- [抜粋テキスト]
════════

グレタさんとは違い、「大人な」私たちが避けては通れない難題 その1

「進まない気候危機対策」の現状を自身で文字通り再現するアイドルな彼女。



ダボス会議前にグレタさん声明「気候危機に対し必要な行動を」 | NHKニュース
トランプvsグレタ 温暖化対策めぐりダボス会議で主張対立 | NHKニュース
ということでeconomy無しでは生きていけない私たちにとって重要(庶民な私たちにとっても重要だとは言ってない)なダボスが始まったそうで。

温暖化対策を求める若者の運動を世界的に広げたスウェーデンのグレタ・トゥーンベリさんは21日、スイスで始まった世界経済フォーラムの年次総会でスピーチしました。

════════

- [取り組む課題] グレタさんとダボス会議に関する文章から、「ダボス会議前にグレタさん声明「気候危機に対し必要な行動を」 | NHKニュース」を含む語句で始まり「年次総会でスピーチしました。」で終わる部分を、一字一句変えずに抜き出してもらえますか？

════════

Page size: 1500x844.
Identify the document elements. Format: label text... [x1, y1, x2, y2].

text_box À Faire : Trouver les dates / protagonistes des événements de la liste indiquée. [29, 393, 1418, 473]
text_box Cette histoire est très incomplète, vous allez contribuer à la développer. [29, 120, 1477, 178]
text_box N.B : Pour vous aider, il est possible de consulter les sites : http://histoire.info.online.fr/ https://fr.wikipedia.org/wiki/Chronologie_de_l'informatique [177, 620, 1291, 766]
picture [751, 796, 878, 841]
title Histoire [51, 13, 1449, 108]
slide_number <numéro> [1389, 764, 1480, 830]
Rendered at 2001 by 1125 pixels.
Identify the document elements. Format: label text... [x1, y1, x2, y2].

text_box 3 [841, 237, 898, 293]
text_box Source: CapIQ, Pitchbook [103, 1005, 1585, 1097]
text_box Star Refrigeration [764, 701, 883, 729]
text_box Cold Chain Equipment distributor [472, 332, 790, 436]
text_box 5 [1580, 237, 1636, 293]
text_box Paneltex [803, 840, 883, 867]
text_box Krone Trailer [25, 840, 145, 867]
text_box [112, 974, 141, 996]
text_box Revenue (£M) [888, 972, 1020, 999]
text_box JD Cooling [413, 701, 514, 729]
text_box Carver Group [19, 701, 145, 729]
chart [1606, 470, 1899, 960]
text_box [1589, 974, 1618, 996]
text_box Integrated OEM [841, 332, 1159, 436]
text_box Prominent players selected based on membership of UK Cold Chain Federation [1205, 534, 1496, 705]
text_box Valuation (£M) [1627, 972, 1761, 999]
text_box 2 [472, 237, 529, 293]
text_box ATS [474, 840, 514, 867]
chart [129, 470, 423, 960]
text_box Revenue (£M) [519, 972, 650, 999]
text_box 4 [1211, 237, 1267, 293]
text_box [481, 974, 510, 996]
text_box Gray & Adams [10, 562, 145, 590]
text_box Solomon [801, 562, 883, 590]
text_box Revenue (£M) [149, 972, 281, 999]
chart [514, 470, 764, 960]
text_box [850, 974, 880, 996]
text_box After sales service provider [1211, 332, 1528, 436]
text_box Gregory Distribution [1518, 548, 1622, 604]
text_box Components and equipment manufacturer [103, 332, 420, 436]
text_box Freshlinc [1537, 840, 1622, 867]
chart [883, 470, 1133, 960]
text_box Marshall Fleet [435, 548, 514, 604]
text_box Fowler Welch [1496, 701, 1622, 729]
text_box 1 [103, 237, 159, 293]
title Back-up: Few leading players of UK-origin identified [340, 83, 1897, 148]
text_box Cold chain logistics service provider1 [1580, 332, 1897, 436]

════════

- [演習の結果]
ダボス会議前にグレタさん声明「気候危機に対し必要な行動を」 | NHKニュース
トランプvsグレタ 温暖化対策めぐりダボス会議で主張対立 | NHKニュース
ということでeconomy無しでは生きていけない私たちにとって重要(庶民な私たちにとっても重要だとは言ってない)なダボスが始まったそうで。

温暖化対策を求める若者の運動を世界的に広げたスウェーデンのグレタ・トゥーンベリさんは21日、スイスで始まった世界経済フォーラムの年次総会でスピーチしました。